Provable Emergence of Deep Neural Collapse and Low-Rank Bias in $L^2$-Regularized Nonlinear Networks
Emanuele Zangrando, Piero Deidda, Simone Brugiapaglia, Nicola Guglielmi, Francesco Tudisco
TL;DR
The paper addresses why deep neural collapse (DNC1) and low-rank bias emerge in nonlinear networks trained with $L^2$ weight decay. It develops a unified framework connecting DNC1 to implicit low-rank structure via the Total Cluster Variation (TCV) of intermediate features, deriving a rank–TCV bound that ties layer-wise weight rank to data clustering. It proves that zero TCV across intermediate layers is globally optimal under natural architectural constraints for both feedforward and residual networks, and shows a benign landscape: from almost any interpolating initialization there exists a loss-decreasing path to a DNC1-satisfying configuration. Empirically, the results corroborate the theory, showing weight matrices approach rank-$K$ in proportion to TCV and that DNC1 configurations are reachable and stable under small weight decay, offering a theoretical explanation for the universality of neural collapse and the low-rank bias in deep networks.
Abstract
We present a unified theoretical framework connecting the first property of Deep Neural Collapse (DNC1) to the emergence of implicit low-rank bias in nonlinear networks trained with $L^2$ weight decay regularization. Our main contributions are threefold. First, we derive a quantitative relation between the Total Cluster Variation (TCV) of intermediate embeddings and the numerical rank of stationary weight matrices. In particular, we establish that, at any critical point, the distance from a weight matrix to the set of rank-$K$ matrices is bounded by a constant times the TCV of earlier-layer features, scaled inversely with the weight-decay parameter.
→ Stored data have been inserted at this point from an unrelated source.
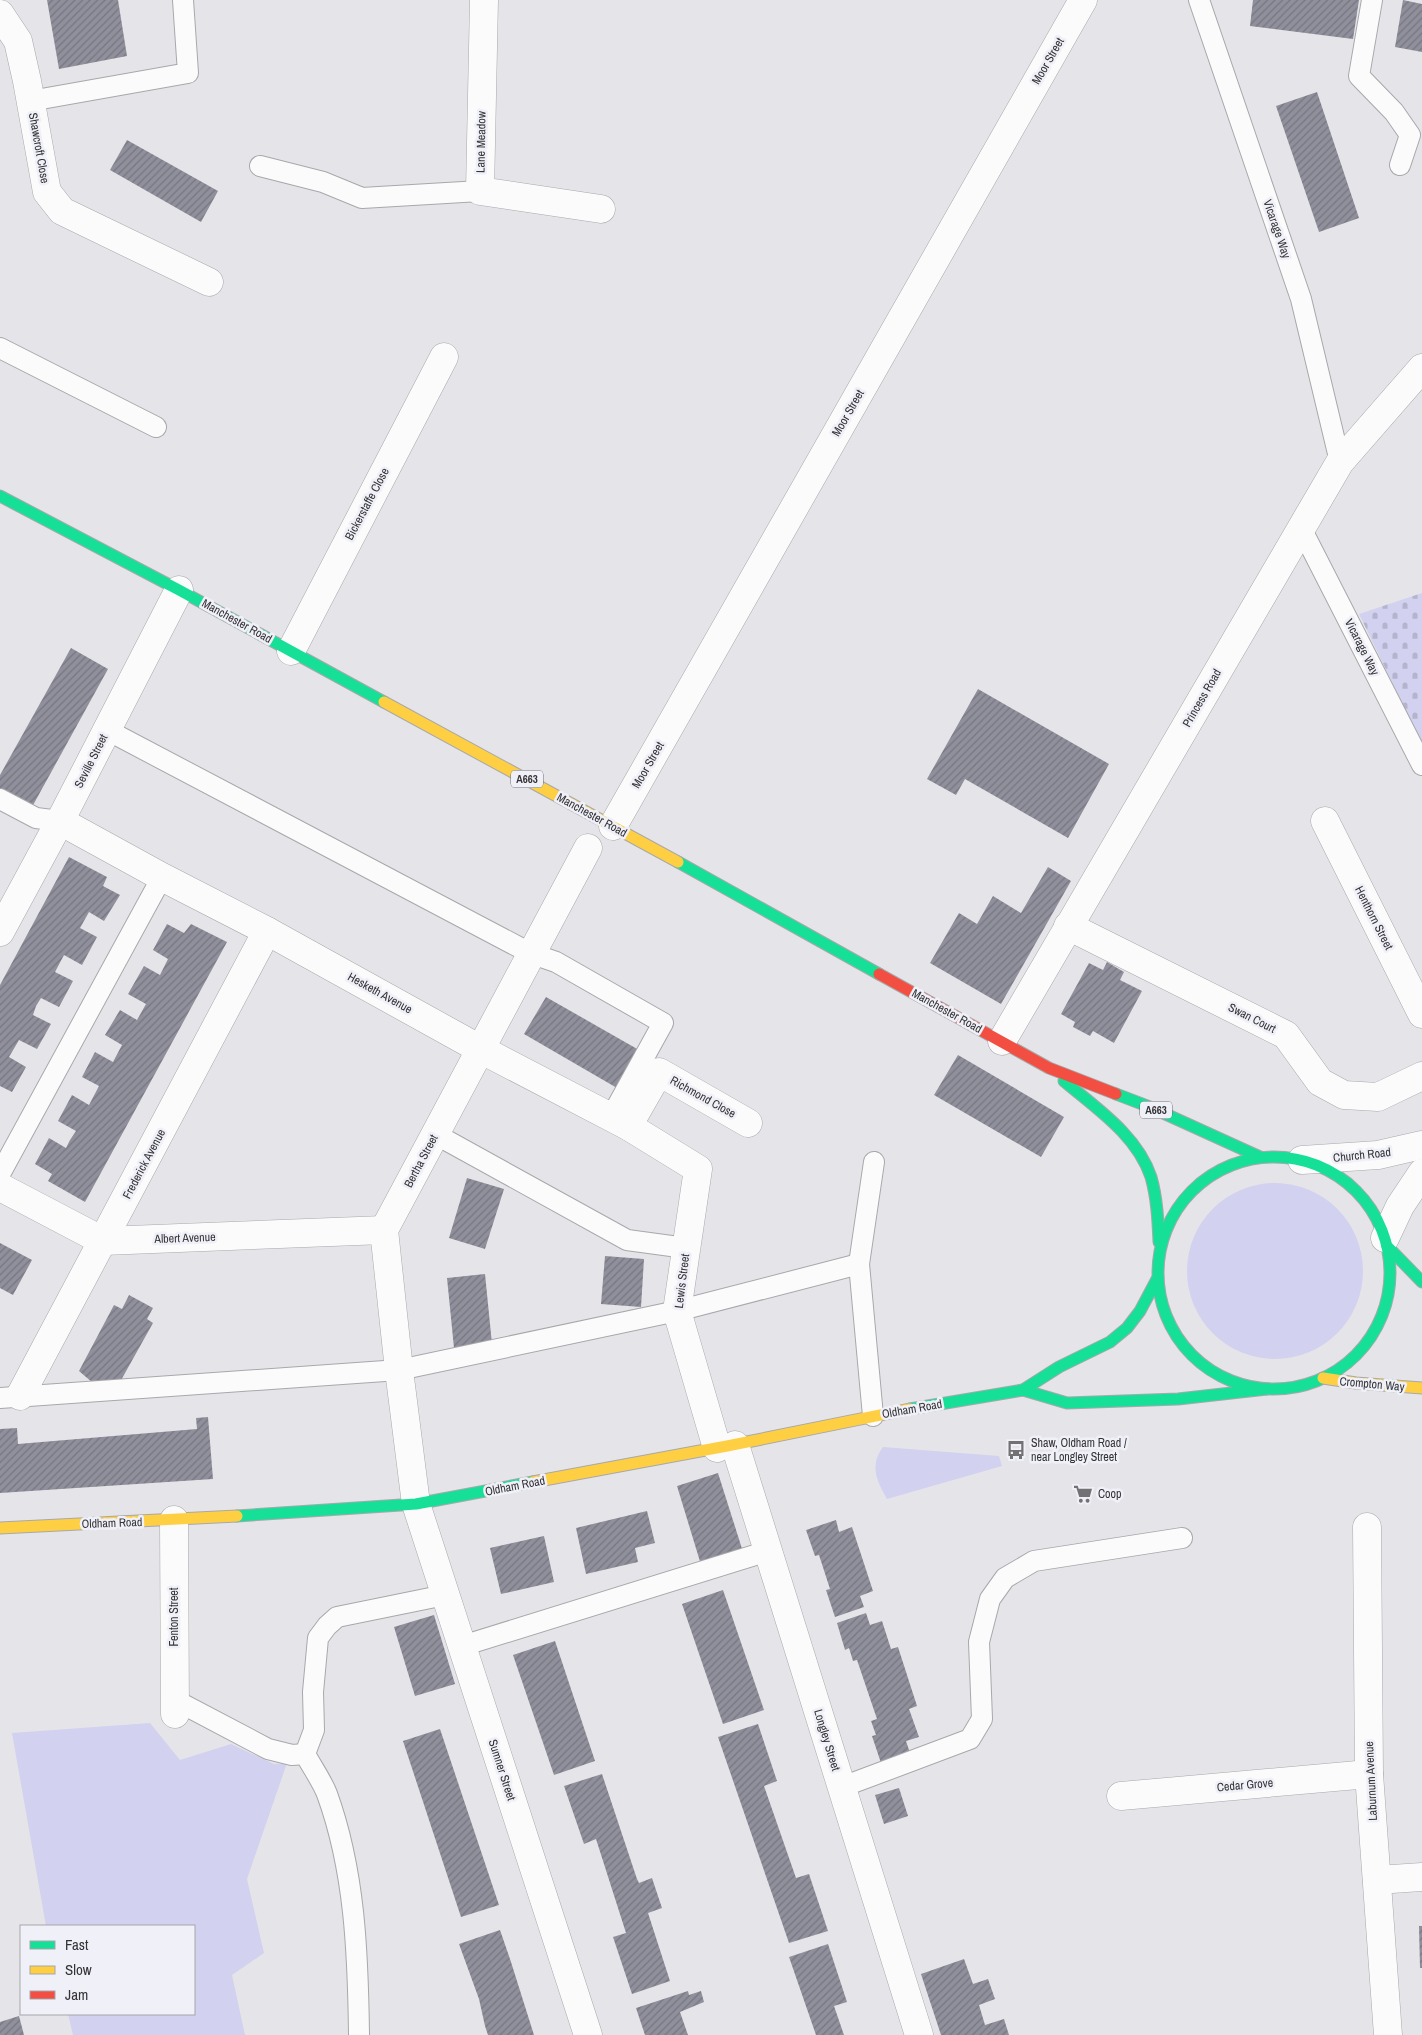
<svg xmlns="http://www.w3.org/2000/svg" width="1422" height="2035" viewBox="0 0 1422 2035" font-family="'Archivo Narrow',sans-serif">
<defs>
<pattern id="cemetery-stones" width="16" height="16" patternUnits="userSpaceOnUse" patternTransform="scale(1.25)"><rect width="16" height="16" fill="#d2d1ef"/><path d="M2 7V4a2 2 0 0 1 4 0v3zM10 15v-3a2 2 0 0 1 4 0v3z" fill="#b5b4ce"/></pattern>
<pattern id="building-hatch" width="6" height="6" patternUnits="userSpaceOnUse" patternTransform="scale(1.25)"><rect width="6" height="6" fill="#908f9c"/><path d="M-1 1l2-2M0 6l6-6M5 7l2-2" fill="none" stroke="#767680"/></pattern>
</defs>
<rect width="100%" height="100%" fill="#e5e5e9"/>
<g fill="#d2d1ef">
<circle cx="1275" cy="1271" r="88"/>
<path d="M883 1447 999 1456 1002 1466 887 1499C877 1481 869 1466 883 1447Z"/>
<polygon points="150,1723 180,1760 231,1744 274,1764 287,1763 247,1879 264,1953 232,1975 245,2035 73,2035 68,2014 194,2014 194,1926 46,1926 12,1733"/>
</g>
<polygon fill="url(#cemetery-stones)" points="1422,593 1422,744 1359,614"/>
<g fill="url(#building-hatch)">
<polygon points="47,0 118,0 127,56 59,69"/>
<polygon points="1253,0 1359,0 1353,39 1250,26"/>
<polygon points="1403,0 1422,4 1422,52 1395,47"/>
<polygon points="1317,92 1359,218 1319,232 1276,106"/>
<polygon points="127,140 218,191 201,222 110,170"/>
<polygon points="71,648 108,669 32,807 0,789 0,775"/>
<polygon points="978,689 1109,764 1068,838 965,779 956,795 927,779"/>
<polygon points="69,857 107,877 103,886 120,895 104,921 89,912 80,928 97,937 82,965 64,955 55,972 73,981 59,1007 41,998 36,1006 33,1015 51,1024 37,1049 19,1040 9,1057 26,1067 12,1092 0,1086 0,985"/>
<polygon points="1048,867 1071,881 1001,1004 930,963 959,913 977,924 993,896 1021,913"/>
<polygon points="167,924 184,933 191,924 227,942 85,1202 48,1181 52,1174 35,1164 49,1138 66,1148 70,1140 76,1131 58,1121 72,1095 89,1105 99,1086 82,1077 95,1052 113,1062 122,1045 105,1035 120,1010 137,1020 146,1004 128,994 144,966 160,975 168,959 153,950"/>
<polygon points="1107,962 1124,972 1120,980 1142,991 1114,1043 1093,1031 1090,1036 1073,1027 1075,1022 1061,1014 1089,963 1103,970"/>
<polygon points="546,997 639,1050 617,1088 524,1034"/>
<polygon points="958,1055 1064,1117 1041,1157 934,1095"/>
<polygon points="467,1178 504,1189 485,1249 449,1238"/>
<polygon points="0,1243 32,1260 13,1295 0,1288"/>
<polygon points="605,1256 644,1259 641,1307 601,1304"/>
<polygon points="485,1274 492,1344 454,1348 447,1278"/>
<polygon points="129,1295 153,1308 147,1319 153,1323 120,1382 93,1383 79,1371 114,1305 122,1309"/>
<polygon points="208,1417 213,1479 0,1493 0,1429 17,1428 18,1444 197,1429 196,1418"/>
<polygon points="718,1473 744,1555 702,1568 677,1486"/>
<polygon points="647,1511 655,1543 635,1548 638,1562 586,1574 576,1528"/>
<polygon points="836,1520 839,1532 852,1527 873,1591 860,1596 864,1607 835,1617 826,1590 830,1589 819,1555 815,1556 806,1530"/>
<polygon points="544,1536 554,1582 501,1594 490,1548"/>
<polygon points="723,1590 764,1710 723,1724 682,1604"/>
<polygon points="866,1613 870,1625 882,1621 891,1649 898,1647 917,1706 909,1709 919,1737 906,1741 910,1753 881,1763 872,1736 876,1735 871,1721 877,1719 857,1660 853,1661 849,1648 845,1650 837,1623"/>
<polygon points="434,1615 455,1684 415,1696 394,1627"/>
<polygon points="555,1641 595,1761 554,1775 513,1655"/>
<polygon points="758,1724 777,1781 764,1786 796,1878 809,1874 828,1931 789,1943 718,1737"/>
<polygon points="440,1729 499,1905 461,1917 403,1741"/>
<polygon points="602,1774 637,1879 639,1883 652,1878 662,1908 648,1913 670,1981 632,1994 613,1937 626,1933 596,1839 584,1844 564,1786"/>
<polygon points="899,1788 908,1816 884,1824 875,1795"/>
<polygon points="1419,1926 1422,1926 1422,1968 1420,1968"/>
<polygon points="500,1930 511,1962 534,2035 488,2035 485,2026 479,1999 459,1944"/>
<polygon points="828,1944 847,2002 834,2006 844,2035 816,2035 789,1957"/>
<polygon points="964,1959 973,1984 988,1979 995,1999 979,2005 985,2025 1004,2019 1009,2035 941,2035 921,1974"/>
<polygon points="688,1991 689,1995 701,1991 704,2002 680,2012 688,2035 645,2035 636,2008"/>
<polygon points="19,2016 24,2035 0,2035 0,2022"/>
</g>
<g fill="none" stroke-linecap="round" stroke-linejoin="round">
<g stroke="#a8a8ab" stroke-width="22">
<g id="lane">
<polyline points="1199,0 1301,299 1340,462"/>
<polyline points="1372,0 1359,76 1394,112 1410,135 1400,165"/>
<polyline points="30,101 188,73 183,0"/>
<polyline points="260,166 323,182 362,198 480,191"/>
<polyline points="0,348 156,427"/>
<polyline points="1301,528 1422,765"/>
<polyline points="107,730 530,953 556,962 663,1023 611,1117"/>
<polyline points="0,799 36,818 60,821"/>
<polyline points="435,1134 627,1240 686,1248"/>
<polyline points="0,1174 162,877"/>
<polyline points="0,1398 399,1370 677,1311 859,1264"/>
<polyline points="873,1416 859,1264 874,1162"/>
<polyline points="462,1646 768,1551"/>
<polyline points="175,1700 268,1749 292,1755 305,1754"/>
<path d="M305 1754C312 1767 322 1781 327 1794 355 1871 358 1954 359 2035"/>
<polyline points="305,1754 314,1730 313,1692 318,1638 327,1626 337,1617 445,1595"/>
<polyline points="842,1787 970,1739 982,1719 979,1642 990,1599 1005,1578 1034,1561 1182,1538"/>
</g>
</g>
<g stroke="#a8a8ab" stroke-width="29">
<g id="street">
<polyline points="484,0 480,191 601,209"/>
<polyline points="0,14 18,41 27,81 47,192 62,211 209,282"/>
<polyline points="291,651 444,357"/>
<polyline points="60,821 162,877 267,931 480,1049 628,1126 698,1169 677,1311 717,1448"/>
<polyline points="1325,821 1422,1014"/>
<polyline points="613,826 1083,0"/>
<polyline points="588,848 384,1230 399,1370 416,1504 588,2035"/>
<polyline points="1068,926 1286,1035 1320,1082 1344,1095 1378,1097 1422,1076"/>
<polyline points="0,932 60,821 179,590"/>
<polyline points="1002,1041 1340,462 1422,368"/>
<polyline points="628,1126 659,1072 748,1123"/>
<polyline points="1302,1160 1378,1155 1422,1145"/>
<polyline points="0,1187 103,1241 384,1230"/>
<polyline points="1385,1238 1400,1206 1422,1173"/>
<polyline points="20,1396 267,931"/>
<polyline points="735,1445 919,2035"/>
<polyline points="174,1520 175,1714"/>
<polyline points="1367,1527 1369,1774 1388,2035"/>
<polyline points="1121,1796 1369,1774"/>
<polyline points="1377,1880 1422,1877"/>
</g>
</g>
<g stroke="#a8a8ab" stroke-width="13">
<g id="fast">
<polyline points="0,496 179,590 384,702"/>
<polyline points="678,862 879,974"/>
<path d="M1064 1081C1096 1108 1137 1135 1151 1177 1157 1198 1158 1220 1159 1242"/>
<polyline points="1116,1094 1150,1107 1260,1157"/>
<circle cx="1274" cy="1273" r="116"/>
<polyline points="1387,1246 1422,1282"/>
<polyline points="1023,1390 1067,1403 1178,1399 1267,1389"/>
<polyline points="910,1409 1023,1390 1059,1367 1110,1342 1127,1328 1140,1311 1157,1279"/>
<polyline points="237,1516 416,1504 533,1482"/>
</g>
</g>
<g stroke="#a8a8ab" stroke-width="13">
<g id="slow">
<polyline points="384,702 678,862"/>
<polyline points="1323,1378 1356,1383 1422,1388"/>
<polyline points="533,1482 727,1446 910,1409"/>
<polyline points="0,1528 237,1516"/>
</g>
</g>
<g stroke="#a8a8ab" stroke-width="13">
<polyline id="jam" points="879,974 1049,1068 1116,1094"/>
</g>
<use href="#lane" stroke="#fbfbfc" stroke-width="20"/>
<use href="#street" stroke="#fbfbfc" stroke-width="28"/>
<use href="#fast" stroke="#16e098" stroke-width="11"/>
<use href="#slow" stroke="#ffcf43" stroke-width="11"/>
<use href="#jam" stroke="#f24e42" stroke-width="11"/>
</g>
<defs>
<g id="bus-bare" transform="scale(1.5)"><path d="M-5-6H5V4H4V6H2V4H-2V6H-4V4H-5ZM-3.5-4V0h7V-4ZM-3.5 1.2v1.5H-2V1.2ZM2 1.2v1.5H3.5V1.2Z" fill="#727275" stroke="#f0f0f8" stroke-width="2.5" paint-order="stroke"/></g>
<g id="supermarket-bare" transform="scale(1.5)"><path d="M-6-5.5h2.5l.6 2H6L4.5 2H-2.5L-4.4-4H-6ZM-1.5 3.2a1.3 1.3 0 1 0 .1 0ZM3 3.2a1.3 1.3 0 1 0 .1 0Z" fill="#727275" stroke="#f0f0f8" stroke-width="2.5" paint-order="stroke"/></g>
</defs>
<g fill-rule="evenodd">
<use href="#bus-bare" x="1016" y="1450"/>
<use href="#supermarket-bare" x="1083" y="1494"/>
</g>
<g text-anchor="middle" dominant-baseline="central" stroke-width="5" stroke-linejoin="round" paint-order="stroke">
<g fill="#f0f0f8" stroke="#6c6c71" stroke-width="1">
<rect x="511" y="770.5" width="32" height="17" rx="4"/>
<rect x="1140" y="1101.5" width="32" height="17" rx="4"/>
</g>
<g font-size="11" font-weight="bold" fill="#343437">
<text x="527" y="779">A663</text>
<text x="1156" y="1110">A663</text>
</g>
<g font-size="12" fill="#343437" stroke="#f0f0f8">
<text transform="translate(1048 61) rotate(-60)">Moor Street</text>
<text transform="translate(481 142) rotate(-89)">Lane Meadow</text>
<text transform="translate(39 148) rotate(80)">Shawcroft Close</text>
<text transform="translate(1277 229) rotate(71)">Vicarage Way</text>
<text transform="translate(848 413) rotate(-60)">Moor Street</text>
<text transform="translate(367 504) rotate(-62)">Bickerstaffe Close</text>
<text transform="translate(237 621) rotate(29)">Manchester Road</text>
<text transform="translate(1362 647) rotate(63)">Vicarage Way</text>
<text transform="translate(1202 698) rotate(-60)">Princess Road</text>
<text transform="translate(91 761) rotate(-63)">Seville Street</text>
<text transform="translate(648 765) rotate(-60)">Moor Street</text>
<text transform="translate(592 815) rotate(29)">Manchester Road</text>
<text transform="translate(1374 918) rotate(63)">Henthorn Street</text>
<text transform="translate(380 993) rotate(29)">Hesketh Avenue</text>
<text transform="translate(947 1011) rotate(29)">Manchester Road</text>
<text transform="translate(1252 1018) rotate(27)">Swan Court</text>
<text transform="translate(703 1097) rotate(29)">Richmond Close</text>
<text transform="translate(1362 1155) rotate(-6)">Church Road</text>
<text transform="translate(421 1161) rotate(-62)">Bertha Street</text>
<text transform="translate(144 1164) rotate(-62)">Frederick Avenue</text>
<text transform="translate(185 1238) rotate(-2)">Albert Avenue</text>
<text transform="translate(682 1281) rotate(-83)">Lewis Street</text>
<text transform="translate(1372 1384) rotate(5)">Crompton Way</text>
<text transform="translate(912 1409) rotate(-10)">Oldham Road</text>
<text transform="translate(515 1486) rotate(-11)">Oldham Road</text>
<text transform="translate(112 1523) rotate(-2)">Oldham Road</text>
<text transform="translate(174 1617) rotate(-90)">Fenton Street</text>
<text transform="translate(827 1740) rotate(73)">Longley Street</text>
<text transform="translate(502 1770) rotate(72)">Sumner Street</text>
<text transform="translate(1371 1781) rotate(-93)">Laburnum Avenue</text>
<text transform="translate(1245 1785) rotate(-5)">Cedar Grove</text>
</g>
<g font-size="12" fill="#343437" stroke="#f0f0f8" text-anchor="start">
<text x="1031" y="1443">Shaw, Oldham Road /<tspan x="1031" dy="14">near Longley Street</tspan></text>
<text x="1098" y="1494">Coop</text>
</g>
</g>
<rect x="20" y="1925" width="175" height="90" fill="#f0f0f8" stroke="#a5a5ab"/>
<rect x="30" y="1941" width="25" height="8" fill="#16e098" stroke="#a5a5ab"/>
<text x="65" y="1950" font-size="15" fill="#343437">Fast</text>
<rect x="30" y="1966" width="25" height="8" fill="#ffcf43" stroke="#a5a5ab"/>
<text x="65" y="1975" font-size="15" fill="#343437">Slow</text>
<rect x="30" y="1991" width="25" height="8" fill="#f24e42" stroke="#a5a5ab"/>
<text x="65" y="2000" font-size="15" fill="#343437">Jam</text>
</svg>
Second, we prove global optimality of DNC1 in a constrained representation-cost setting for both feedforward and residual architectures, showing that zero TCV across intermediate layers minimizes the representation cost under natural architectural constraints. Third, we establish a benign landscape property: for almost every interpolating initialization there exists a continuous, loss-decreasing path from the initialization to a globally optimal, DNC1-satisfying configuration. Our theoretical claims are validated empirically; numerical experiments confirm the predicted relations among TCV, singular-value structure, and weight decay. These results indicate that neural collapse and low-rank bias are intimately linked phenomena arising from the optimization geometry induced by weight decay.